Problem to solve: Please repeat each line below exactly, with no images in the copy.

[Recorded data]
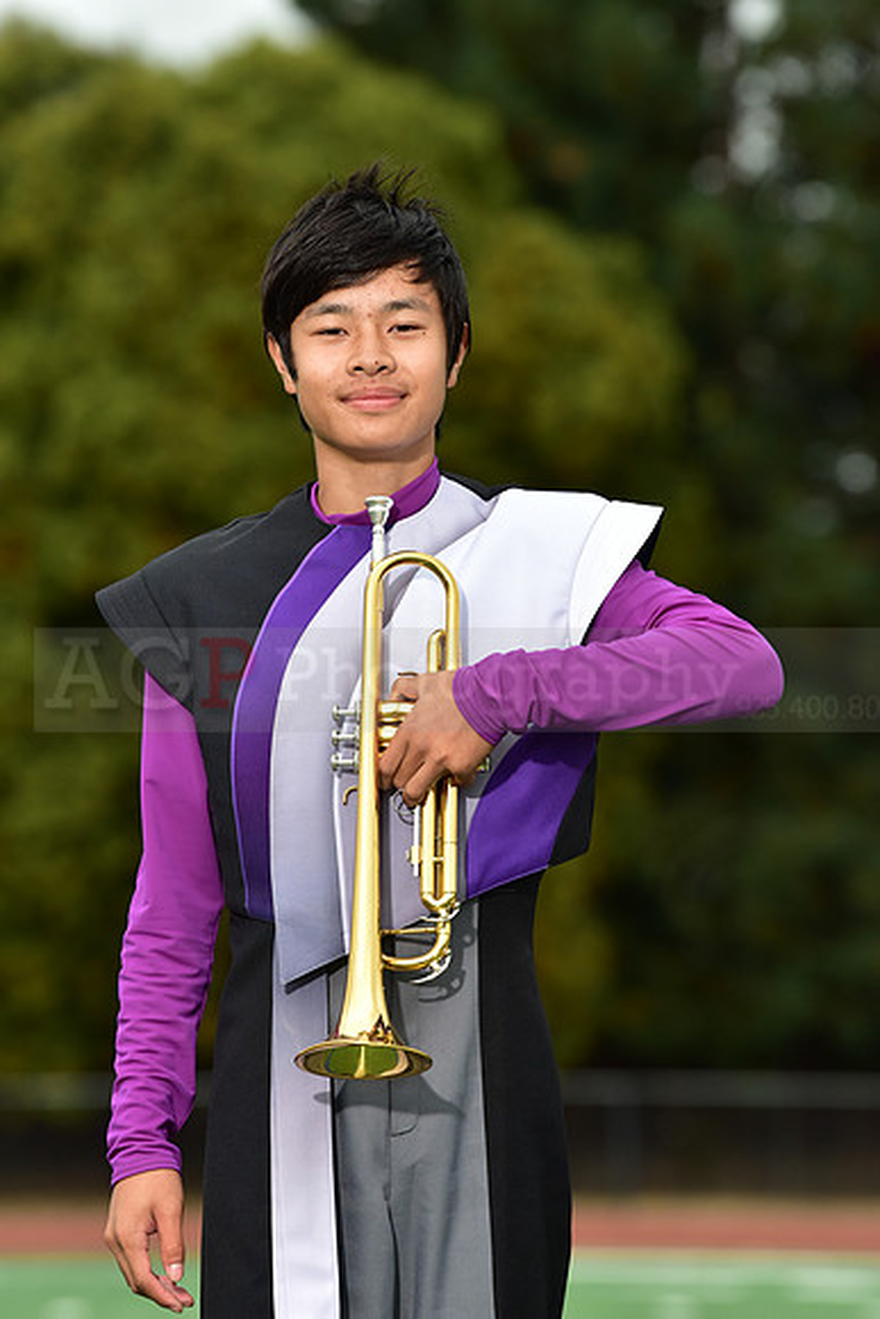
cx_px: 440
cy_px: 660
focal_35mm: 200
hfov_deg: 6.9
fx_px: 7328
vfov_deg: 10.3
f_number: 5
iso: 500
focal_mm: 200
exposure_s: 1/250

Output below:
cx_px: 440
cy_px: 660
focal_35mm: 200
hfov_deg: 6.9
fx_px: 7328
vfov_deg: 10.3
f_number: 5
iso: 500
focal_mm: 200
exposure_s: 1/250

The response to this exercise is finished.